|USGS 7.5' Map:||Georgetown|
|Managed by:||Arapaho/Roosevelt National Forest,
Clear Creek Ranger District
|101 Chicago Creek
Idaho Springs, CO 80452
|Summary:||Spring Creek climbs up a ridge west of Silver Creek, south out of Lawson, following old mine roads. It has many obstacles to navigate.|
|Attractions:||Challenge, History, Mines|
|Natural - Closed by heavy snows.|
June - May still be snowed in at top
July - Best
August - Best
September - Best
October - Possible early snows
|Base Camp:||This would be a good place to base camp and explore the Saxon Mountain road, the Lamartine road, or the Cascade Creek road.
|Fall Colors:||Poor - Mostly pine forest.|
|Navigation:||From I-70 at Downieville, CO take Exit 234 and go 0.1 miles. Turn right toward County Road 308 and go 85 feet. Turn left onto County Road 308 and go 1.1 miles. Turn left onto Alvarado Road and go 423 feet. Turn left onto the Silver City Road to start Spring Creek 4WD road.
From Georgetown, CO at the I-70 exit, head east 128 feet. At the traffic circle, take the 3rd exit onto Argentine Street and go 1.4 miles. Continue onto Alvarado Road for 3.8 miles. Take a slight right onto Silver City Road to start Spring Creek 4WD road.
|History:||The town of Mill City sat below the mines of Red Elephant Hill on the north and Silver Creek on the south. Before the 1864 collapse the town had prospered. When the railroad arrived on its way to Georgetown, the community organizers asked the Post Office Department to reinstate the post office. Because another Mill City existed elsewhere, the Post Office Department required a different name, and residents chose Dumont for pioneer and founder John Dumont in 1880.
Prior to this new town name, in 1877, prospectors moved from Red Elephant Hill, crossed the valley to Columbian Mountain on the south side of the valley. They found several rich gold and silver veins and and began developing them. Diamond Joe, Gilbert, and James M. Daily quickly purchased the most promising group of claims, renamed them as the Diamond Joe, and developed them through the Daily Tunnel. William Moore, loosely associated with Diamond Joe, organized the Moore Mining & Smelting Company in 1880 and did well with the Murray. Just like the mines on Red Elephant Hill, the mines on the south side were within walking distance from Dumont. Some of the prospectors and miners established their own camp up on the mountain. One group lived in a cluster of cabins on upper Silver Creek and applied that name to their camp.

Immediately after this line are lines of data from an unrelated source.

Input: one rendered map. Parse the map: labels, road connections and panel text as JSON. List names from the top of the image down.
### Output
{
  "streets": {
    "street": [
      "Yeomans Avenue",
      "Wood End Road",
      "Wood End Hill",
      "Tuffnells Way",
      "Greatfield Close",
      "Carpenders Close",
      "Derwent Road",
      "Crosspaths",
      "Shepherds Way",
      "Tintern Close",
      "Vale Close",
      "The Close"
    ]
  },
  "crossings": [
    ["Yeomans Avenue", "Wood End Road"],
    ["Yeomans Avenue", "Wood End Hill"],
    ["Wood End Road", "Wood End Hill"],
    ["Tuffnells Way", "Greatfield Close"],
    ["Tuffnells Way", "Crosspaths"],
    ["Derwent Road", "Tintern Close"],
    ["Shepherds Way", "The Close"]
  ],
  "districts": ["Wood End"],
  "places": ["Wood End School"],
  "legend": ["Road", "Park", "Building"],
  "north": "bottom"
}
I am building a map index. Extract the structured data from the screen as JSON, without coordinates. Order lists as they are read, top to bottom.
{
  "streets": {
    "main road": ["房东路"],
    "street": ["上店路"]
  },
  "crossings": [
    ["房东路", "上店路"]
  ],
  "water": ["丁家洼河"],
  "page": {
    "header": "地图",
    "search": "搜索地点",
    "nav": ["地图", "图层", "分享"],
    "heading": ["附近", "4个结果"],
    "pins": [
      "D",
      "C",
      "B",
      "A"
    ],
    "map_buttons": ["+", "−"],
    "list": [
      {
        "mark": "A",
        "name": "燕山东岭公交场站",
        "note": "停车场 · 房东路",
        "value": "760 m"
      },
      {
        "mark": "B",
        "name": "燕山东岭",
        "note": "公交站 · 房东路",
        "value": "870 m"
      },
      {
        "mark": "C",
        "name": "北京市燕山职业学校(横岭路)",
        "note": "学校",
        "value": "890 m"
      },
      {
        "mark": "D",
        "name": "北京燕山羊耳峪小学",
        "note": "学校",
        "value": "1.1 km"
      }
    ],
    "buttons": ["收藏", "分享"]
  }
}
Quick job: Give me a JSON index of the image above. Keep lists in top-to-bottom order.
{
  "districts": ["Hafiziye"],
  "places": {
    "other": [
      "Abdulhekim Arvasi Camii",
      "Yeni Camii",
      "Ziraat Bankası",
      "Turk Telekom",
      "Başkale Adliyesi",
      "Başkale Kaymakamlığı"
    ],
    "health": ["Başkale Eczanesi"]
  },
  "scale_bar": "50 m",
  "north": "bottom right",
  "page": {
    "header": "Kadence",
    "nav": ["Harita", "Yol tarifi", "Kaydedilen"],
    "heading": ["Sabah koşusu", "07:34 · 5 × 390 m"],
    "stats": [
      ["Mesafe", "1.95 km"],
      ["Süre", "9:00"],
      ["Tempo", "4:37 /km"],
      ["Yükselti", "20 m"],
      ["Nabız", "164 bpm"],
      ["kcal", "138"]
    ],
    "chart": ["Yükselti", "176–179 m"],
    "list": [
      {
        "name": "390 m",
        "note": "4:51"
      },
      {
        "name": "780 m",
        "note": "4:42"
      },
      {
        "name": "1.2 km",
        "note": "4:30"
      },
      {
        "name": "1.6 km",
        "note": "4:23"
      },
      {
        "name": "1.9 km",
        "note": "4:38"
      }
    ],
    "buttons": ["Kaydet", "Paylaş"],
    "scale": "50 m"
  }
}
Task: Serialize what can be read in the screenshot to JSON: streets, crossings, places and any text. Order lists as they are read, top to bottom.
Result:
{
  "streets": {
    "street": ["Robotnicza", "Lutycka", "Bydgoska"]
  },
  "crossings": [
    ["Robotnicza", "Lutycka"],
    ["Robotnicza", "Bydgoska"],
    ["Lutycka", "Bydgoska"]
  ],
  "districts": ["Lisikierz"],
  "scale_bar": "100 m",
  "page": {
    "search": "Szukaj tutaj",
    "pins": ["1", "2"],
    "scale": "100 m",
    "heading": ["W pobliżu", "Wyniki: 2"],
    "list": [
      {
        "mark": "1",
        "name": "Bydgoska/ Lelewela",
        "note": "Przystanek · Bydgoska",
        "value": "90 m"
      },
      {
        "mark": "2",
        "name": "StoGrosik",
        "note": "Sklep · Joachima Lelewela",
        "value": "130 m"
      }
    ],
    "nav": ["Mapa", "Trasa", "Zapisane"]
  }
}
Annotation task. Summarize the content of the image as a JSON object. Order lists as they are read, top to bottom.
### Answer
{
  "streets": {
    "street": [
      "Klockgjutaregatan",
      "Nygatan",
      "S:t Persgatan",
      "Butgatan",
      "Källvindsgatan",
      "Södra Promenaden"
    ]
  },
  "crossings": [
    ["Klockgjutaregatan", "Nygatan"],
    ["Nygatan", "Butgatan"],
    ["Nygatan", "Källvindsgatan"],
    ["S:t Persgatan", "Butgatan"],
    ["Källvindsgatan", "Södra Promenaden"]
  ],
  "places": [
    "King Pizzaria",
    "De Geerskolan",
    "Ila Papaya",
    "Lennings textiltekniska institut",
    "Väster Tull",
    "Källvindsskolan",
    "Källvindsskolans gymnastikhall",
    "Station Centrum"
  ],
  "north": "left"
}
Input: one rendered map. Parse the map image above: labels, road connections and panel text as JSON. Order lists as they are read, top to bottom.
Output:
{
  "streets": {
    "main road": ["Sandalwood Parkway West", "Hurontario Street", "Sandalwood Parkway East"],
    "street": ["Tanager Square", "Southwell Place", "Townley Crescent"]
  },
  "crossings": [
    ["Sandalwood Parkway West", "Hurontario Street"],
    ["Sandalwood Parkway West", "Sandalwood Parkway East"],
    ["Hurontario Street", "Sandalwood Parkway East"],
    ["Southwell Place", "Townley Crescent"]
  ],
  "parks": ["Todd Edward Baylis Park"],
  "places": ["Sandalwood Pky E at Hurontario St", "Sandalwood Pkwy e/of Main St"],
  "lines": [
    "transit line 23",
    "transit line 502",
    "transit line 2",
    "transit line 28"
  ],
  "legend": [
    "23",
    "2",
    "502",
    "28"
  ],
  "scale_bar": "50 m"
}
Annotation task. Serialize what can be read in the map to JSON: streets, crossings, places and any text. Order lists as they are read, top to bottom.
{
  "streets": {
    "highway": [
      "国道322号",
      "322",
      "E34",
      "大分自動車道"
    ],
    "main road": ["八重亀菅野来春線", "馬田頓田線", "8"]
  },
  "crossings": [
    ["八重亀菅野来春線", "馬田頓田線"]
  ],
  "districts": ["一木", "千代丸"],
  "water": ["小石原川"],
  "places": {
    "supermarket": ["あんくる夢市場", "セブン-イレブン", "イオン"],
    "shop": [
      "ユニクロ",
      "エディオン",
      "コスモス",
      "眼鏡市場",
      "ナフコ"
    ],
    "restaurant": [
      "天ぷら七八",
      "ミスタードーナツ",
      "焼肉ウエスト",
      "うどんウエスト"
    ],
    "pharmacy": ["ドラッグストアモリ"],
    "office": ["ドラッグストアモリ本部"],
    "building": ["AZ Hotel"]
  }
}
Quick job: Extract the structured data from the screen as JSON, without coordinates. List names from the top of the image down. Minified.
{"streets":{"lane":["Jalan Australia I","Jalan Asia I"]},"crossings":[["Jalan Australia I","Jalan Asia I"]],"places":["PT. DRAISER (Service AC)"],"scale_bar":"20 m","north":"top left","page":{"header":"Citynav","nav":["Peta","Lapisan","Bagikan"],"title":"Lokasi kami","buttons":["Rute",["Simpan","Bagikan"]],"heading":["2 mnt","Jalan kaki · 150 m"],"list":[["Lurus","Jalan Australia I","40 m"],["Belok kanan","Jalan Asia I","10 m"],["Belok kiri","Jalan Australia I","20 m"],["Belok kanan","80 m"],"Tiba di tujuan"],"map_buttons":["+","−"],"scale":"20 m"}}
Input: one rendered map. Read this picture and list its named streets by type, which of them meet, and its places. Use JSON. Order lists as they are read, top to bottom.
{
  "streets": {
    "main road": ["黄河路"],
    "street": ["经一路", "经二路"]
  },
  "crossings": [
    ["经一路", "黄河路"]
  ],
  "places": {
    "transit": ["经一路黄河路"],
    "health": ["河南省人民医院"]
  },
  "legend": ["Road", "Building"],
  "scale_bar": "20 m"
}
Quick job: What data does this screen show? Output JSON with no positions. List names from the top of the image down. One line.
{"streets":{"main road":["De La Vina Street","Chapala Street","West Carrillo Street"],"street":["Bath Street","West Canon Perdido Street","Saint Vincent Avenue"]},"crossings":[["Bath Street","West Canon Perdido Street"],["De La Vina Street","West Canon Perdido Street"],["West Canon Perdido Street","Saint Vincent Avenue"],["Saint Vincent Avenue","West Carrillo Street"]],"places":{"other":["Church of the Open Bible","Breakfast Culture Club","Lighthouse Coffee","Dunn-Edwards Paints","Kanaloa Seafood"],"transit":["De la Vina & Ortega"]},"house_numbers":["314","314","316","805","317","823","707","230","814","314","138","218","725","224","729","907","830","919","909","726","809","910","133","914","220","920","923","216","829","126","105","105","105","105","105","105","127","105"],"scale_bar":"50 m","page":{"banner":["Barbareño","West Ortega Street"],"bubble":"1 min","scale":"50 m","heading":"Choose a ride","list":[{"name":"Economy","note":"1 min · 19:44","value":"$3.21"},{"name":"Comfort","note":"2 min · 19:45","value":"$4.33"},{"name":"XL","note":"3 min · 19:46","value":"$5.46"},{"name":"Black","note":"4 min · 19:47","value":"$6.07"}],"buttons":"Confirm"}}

By the mid 1880's the mines around Dumont slowed production due to the high proportions silver, gold being the sought after metal. Dumont became relatively quiet and miners abandoned the camp of Silver Creek when most mines on Columbian Mountain closed.
Twitty, Eric Historic Context Interstate-70 Mountain Corridor Lafayette, Colorado: Mountain States Historical, 2014. Print.
|The Spring Creek road begins off of a frontage road west of Lawson/Dumont/Downieville right next to I-70. The road follows the old route to Silver Creek where Silver City once was. After the second switchback the challenges begin. The first obstacle is a large rock slab that takes some work to get up.
Past this obstacle the road will split, the left being FR712.2H, which dead ends just past the Nabob Mine. The right will continue climbing the switchbacks on a ridge west of Silver Creek. All through these switchback there will be obstacles to navigate.
At one exposed section of the road you will have a nice view of I-70.
The switchbacks will end as you reach the higher part of the ridge. This is where the Rock Garden is.
This section of the road is full of large boulders and requires picking the right route through, depending on your vehicles capability. Once you get through the Rock Garden the road will continue through the trees with only mud holes to deal with. It will come to a large open area before intersecting with the Lamartine road. From this intersection you can head left to Idaho Springs, or right to the Saxon Mountain road that goes down to Georgetown.